━━━━━ Extrait
En août 2012, alors que son état de santé se dégradait, il m’a fait part de sa volonté de rencontrer Maître François Lafforgue pour savoir si une procédure judiciaire était envisageable car il avait pris conscience de l’ampleur de la catastrophe sanitaire dont il était une des premières victimes, des enjeux que cela représentent ici, dans le bordelais, plus largement à propos du modèle agricole français qui repose sur les intrants, et parce que mon père contrairement à nombre de paysans était un homme qui parlait.
Avant qu’il ne décède je lui ai promis d’engager la procédure pour lui si cela s’avérait envisageable. A ce moment-là, ni mon père ni moi n’avions imaginé de l’héritage dont il s’agissait.

J’ai donc rencontré Maître François Lafforgue en janvier 2013, puis signé une convention d’honoraires avec lui en avril qui a suivi. J’avais alors choisi d’engager une procédure devant la CIVI pour que mon père soit reconnu victime de l’industrie chimique, que le préjudice qu’il a subi soit établi et reconnu. La possibilité d’une procédure au pénal avait aussi, dès le départ été envisagée car c’est l’unique à pouvoir dégager des responsabilités pénales = des personnes physiques visées qui doivent s’expliquer.
Nous nous réservions dès lors la possibilité de dépôt au pénal avant le 8 décembre 2015, date de prescription.
C’est à ce moment que j’ai commencé mes recherches sur l’arsénite du sodium et à tisser un réseau de personnes ressources pour m’aider dans ces recherches.
C’est à ce moment-là que j’ai rencontré ML B sur Facebook et qu’a commencé notre collaboration !
Le recours devant la CIVI a été déposé en aout 2013, dans ce cadre nous demandions au MA de nous fournir les copies des AMM des produits qu’a utilisé mon père depuis cette date. Suite à la décision favorable de la CADA en octobre 2013 et sans retour du MA, nous l’avons assigné au tribunal administratif en janvier 2014. En juin 2015 le TA nous a donné raison et le MA doit s’exécuter dans un certain délai.
En Mai 2014, j’ai découvert que les étiquettes des produits qu a utilisé mon père étaient erronées et incomplètes : R40 « cancérogène suspecté, preuves insuffisantes » était indiqué au lieu de R45 « cancérogène avéré », nomenclature établie par le CIRC.
━━━━━━━━━━
Consigne 1:
Recopiez le témoignage de « C’est à ce moment que » à « un certain délai. ».
Consigne 2:
Poursuivez le témoignage sur la procédure judiciaire engagée pour le père au-delà de sa dernière phrase.
Les entrées constituent un matériau distinct du témoignage.
━━━━━ Données fournies
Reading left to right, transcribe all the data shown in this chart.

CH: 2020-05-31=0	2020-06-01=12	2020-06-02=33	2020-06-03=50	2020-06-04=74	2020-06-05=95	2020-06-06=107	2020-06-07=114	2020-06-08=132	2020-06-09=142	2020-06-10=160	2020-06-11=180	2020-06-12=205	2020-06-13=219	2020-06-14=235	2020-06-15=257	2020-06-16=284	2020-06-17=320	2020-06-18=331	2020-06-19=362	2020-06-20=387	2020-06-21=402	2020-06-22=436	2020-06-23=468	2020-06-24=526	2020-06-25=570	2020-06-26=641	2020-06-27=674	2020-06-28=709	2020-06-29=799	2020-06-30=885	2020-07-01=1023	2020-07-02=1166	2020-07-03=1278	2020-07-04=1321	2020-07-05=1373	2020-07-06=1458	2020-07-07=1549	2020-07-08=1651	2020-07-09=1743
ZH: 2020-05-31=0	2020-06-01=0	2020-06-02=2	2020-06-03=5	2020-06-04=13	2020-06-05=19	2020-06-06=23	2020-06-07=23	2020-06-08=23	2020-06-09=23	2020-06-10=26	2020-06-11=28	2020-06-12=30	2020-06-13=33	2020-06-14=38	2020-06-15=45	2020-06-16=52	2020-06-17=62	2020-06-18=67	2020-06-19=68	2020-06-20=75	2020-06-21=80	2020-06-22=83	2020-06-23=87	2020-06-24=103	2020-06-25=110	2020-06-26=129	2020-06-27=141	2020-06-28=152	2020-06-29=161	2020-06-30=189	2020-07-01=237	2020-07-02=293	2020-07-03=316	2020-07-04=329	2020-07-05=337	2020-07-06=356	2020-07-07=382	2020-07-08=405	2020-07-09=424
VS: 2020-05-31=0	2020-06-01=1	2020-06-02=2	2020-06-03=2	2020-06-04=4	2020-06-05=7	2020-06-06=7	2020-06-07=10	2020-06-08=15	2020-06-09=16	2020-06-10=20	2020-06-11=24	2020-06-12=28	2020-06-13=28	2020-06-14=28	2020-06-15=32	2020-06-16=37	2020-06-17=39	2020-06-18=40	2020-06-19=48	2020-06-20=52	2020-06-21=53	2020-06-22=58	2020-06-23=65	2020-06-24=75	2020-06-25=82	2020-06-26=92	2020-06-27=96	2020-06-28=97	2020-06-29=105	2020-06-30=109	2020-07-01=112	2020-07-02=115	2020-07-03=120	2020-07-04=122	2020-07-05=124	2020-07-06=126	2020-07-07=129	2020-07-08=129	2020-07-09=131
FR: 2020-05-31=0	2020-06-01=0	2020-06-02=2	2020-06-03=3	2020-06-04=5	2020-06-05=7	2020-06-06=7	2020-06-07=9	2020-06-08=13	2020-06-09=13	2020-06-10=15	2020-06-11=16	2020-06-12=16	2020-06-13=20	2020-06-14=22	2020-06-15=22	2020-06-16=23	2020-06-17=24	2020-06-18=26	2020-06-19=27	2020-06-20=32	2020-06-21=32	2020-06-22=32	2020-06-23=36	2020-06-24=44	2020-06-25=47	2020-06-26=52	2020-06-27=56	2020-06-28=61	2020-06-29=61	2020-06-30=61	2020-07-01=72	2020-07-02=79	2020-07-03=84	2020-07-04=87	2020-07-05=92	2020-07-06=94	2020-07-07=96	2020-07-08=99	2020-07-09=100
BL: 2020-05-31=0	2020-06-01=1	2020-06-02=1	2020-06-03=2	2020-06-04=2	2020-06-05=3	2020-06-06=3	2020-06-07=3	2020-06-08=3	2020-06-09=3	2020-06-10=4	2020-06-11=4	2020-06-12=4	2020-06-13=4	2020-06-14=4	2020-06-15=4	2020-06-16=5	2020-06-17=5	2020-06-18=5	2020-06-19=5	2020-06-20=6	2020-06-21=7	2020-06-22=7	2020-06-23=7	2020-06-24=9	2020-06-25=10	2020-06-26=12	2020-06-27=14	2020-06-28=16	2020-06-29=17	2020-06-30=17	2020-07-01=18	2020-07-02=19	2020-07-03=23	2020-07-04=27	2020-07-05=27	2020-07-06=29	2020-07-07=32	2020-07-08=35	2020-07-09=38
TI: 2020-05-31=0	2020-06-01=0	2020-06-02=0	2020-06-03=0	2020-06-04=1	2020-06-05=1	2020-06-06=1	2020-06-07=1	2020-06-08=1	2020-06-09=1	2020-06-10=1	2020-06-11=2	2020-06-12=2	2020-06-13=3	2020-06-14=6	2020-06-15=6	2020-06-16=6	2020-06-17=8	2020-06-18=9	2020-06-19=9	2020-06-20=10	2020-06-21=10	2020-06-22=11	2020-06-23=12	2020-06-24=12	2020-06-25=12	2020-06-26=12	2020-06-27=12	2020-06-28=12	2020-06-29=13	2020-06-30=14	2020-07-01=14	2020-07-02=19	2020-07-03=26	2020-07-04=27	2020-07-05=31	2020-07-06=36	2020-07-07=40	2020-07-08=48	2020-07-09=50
━━━━━━━━━━
Réponse 1:
C’est à ce moment que j’ai commencé mes recherches sur l’arsénite du sodium et à tisser un réseau de personnes ressources pour m’aider dans ces recherches.
C’est à ce moment-là que j’ai rencontré ML B sur Facebook et qu’a commencé notre collaboration !
Le recours devant la CIVI a été déposé en aout 2013, dans ce cadre nous demandions au MA de nous fournir les copies des AMM des produits qu’a utilisé mon père depuis cette date. Suite à la décision favorable de la CADA en octobre 2013 et sans retour du MA, nous l’avons assigné au tribunal administratif en janvier 2014. En juin 2015 le TA nous a donné raison et le MA doit s’exécuter dans un certain délai.

Réponse 2:
Même si je savais depuis le début au fond de moi que j’irai au pénal, parce que c’est le seul moyen pour que les personnes physiques s’expliquent et c’est ce que veux, cette découverte a accéléré le passage à l’action pour le pénal, car cela constitue une preuve de la tromperie et de la duperie qui a été exercée sur les vignerons.
C’est pourquoi j’ai déposé plainte contre X pour homicide involontaire le 27 avril 2015 au Pôle de Santé Publique du TGI à Paris. Cette plainte a pour objectif de mettre en exergue toutes les responsabilités :
Celle des fabricants de ces produits et celle des services de l’état
Celle des syndicats de la profession de la viticulture Bordelaise
Celle de la MSA

Alors que certains professionnels de la viticulture s’entêtent à minorer – voire ignorer- le rôle joué par les pesticides dans la survenue de certaines pathologies et malgré le nombre croissant de reconnaissance en maladie professionnelle, je tiens à cette action en justice pour que mon père soit reconnu victime d’entreprises prédatrices, de leur collusion avec les services de l’état, pour qu’il ne soit pas mort aussi injustement pour rien, pour briser l’omerta qui règne dans la viticulture Bordelaise, alerter les professionnels afin qu’ils soient à même de se saisir de leurs droits et enfin mobiliser l’attention des citoyens sur cette problématique : les français acceptent-ils une société qui sacrifie des professionnels au profit d’intérêts économiques ?

De plus, la justice l’a pris très au sérieux, puisqu’elle a ordonné l’ouverture d’une enquête préliminaire le 7 juillet dernier qui peut durer de 6 à 12 mois. La 1ere audience devant la civi à Bordeaux aura lieu le 15 juin 2016 à 14h au TGI de Bordeaux 30 rue des frères Bonnie.